Si bien su primer libro había obtenido el Premio Gabriela Mistral en 1981, fue recién publicado el 2011, en Temuco, en una edición de 100 ejemplares, en un cuadernillo artesanal, fotocopiado, que recuperaba la estética y precariedad de los años en que fue escrito. El lenguaje de ese texto tiene sus filiaciones con la tradición ya citada, pero también con la estética pos lárica de Floridor  Pérez, Omar Lara y Jaime Quezada, sus compañeros en la generación del sesenta.  Y también, desde el título, nos introduce en ese  mundo lihniano del poema “Si se ha de escribir correctamente poesía”, que señala: “Se juega al ajedrez/ con las palabras hasta para aúllar/ Equilibrio inestable entre la tinta y la sangre/ que debes mantener de un verso a otro/ so pena de romperte los papeles del alma”. Lo que puede ser leído de dos maneras: equilibrio entre la razón y los sentimientos o la disyuntiva del escritor de izquierda en la década del ochenta: la escritura o la revolución, la pluma y la sangre del texto de Eytel. No existe allí, ni en su poesía posterior, un paisaje bucólico ni un pasado que se persiga. Más bien se indaga en el presente del amor y la amistad como formas de resistencia (en Pluma y sangre) o la ciudad y cierto desgaste de las relaciones humanas asociadas a una modernidad en decadencia (en algunos poemas de las secciones Apuntes y bodegones y La otra ciudad, de Poesía Incompleta). En “Persistencia de la memoria” señala: “No todos los días enciendo una vela a tu recuerdo./ No adoro las canciones de esos tiempos/ ni sufro al pensar que el destino/ logró separarnos. / Ni siquiera guardo tu retrato/ extraviado en las mudanzas/ con mis cuadernos de estudiante”.

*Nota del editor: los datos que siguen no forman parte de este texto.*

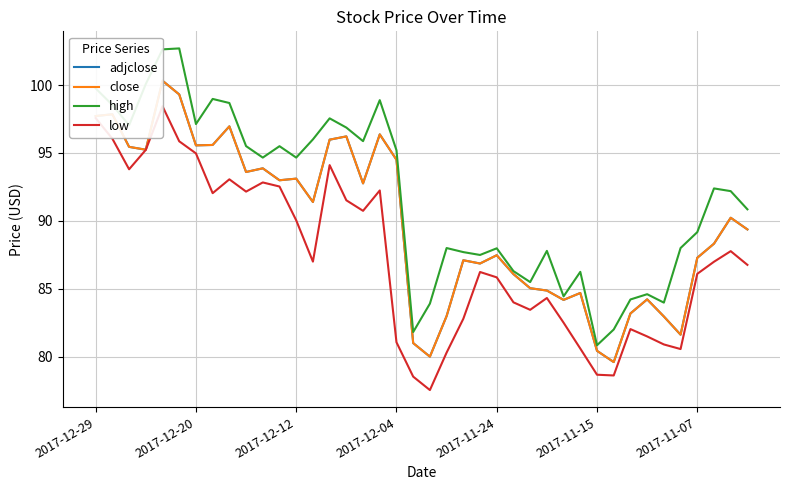

What is the lowest value of the high series?

80.8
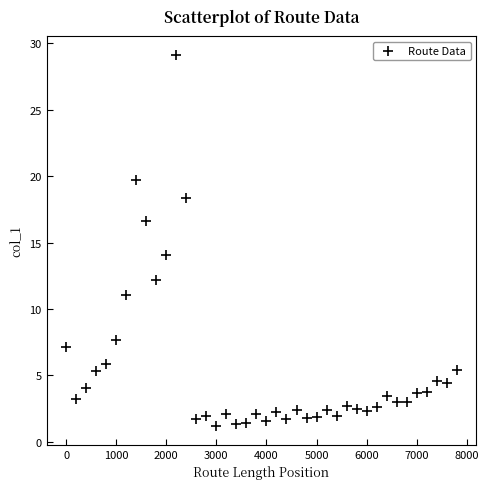

What Y value in the scatter plot is closest to 15?

14.0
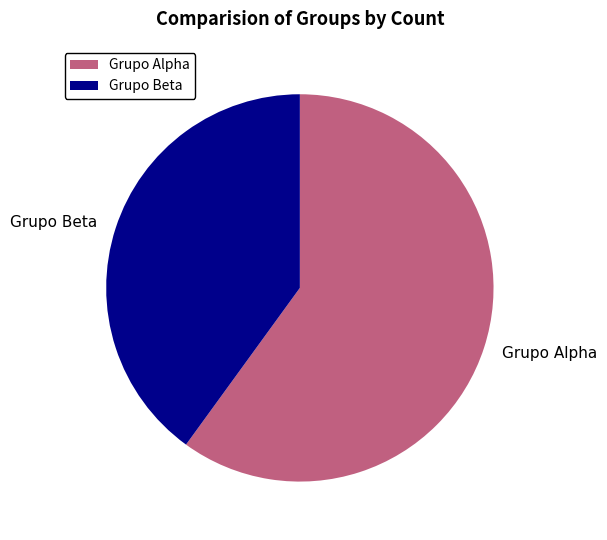

Approximately how many times larger is the value at Grupo Beta compared to Grupo Alpha?

0.7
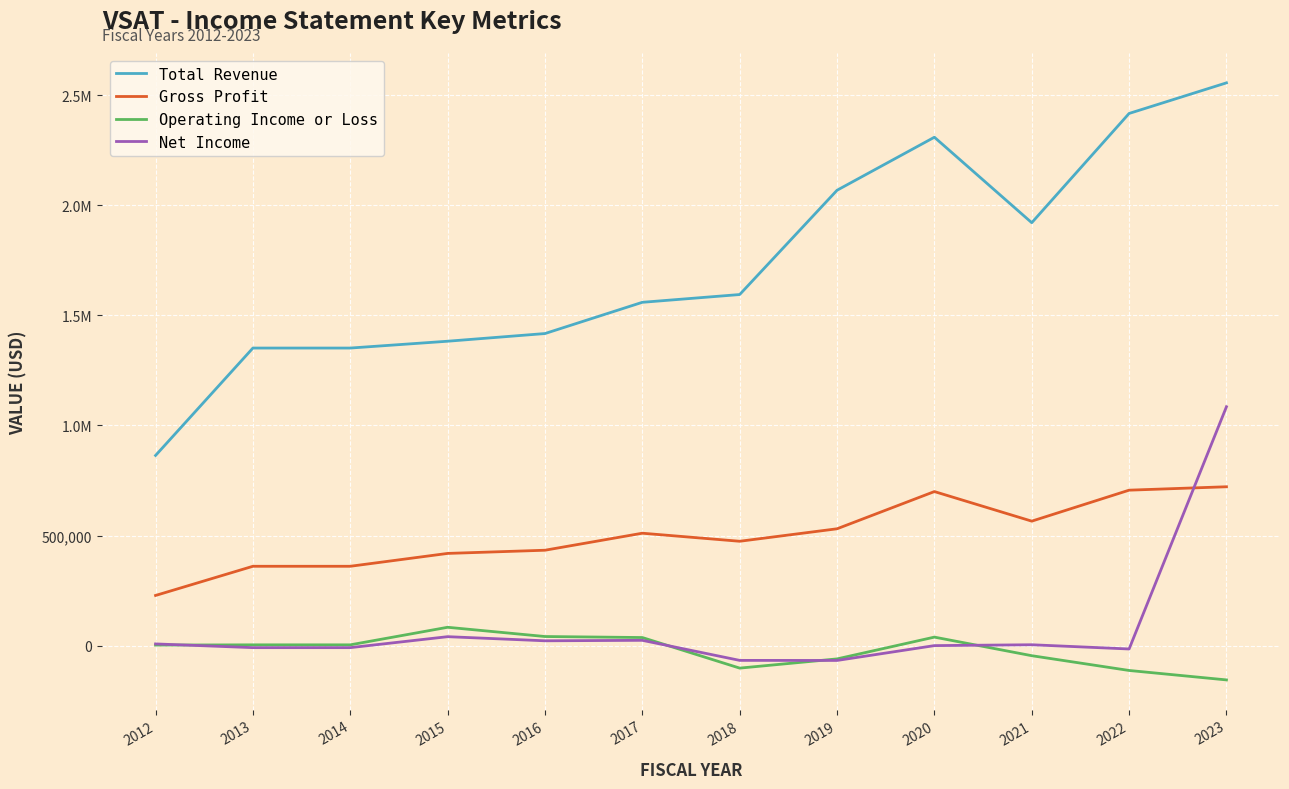

What is the difference between the Net Income values at 2012 and 2018?

74800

En su último libro, los tigres enterrados de los que habló Neruda en Alturas de Macchu Picchu, vuelven a la vida. Hace algunos años, Guido me envió ese libro en digital. Recuerdo el placer de la lectura y también la alegría de que me confiara El viejo tigre. En este poemario sorprende la simpleza para hablar de temas tan difíciles como la depresión, el suicidio, el amor en su apogeo y fisura, las vicisitudes de la vida que el autor sitúa en un bosque imaginario o una ciudad llena de animales, bellas luciérnagas y automóviles que cruzan la floresta, raudos. Todo observado por una bestia ya cansada de celebrar la existencia y que respira el tedio del paisaje.

He querido buscar en mi memoria, recordando también el poema de Borges, al otro tigre, al real, al poeta y narrador que fue Guido. Y parece que lo veo, delgado, con una bufanda que se enreda con el viento y pasa a rozar algunos gorriones que, distraídos, lo confundían con un árbol. Pienso que más allá de sus libros, Eytel nos enseñó la bondad como bandera de lucha y la escritura como un lugar de encuentro y camaradería. Su carisma, su generosidad y su eterna sonrisa seguirán siendo un faro para los que escriben. Los jóvenes y los que ya sentimos que el tiempo envejece de prisa tenemos desde ahora que rendirle el homenaje que todo buen escritor merece: volver a leer y desenredar la madeja de una obra destinada, sin duda, a sobrevivirnos.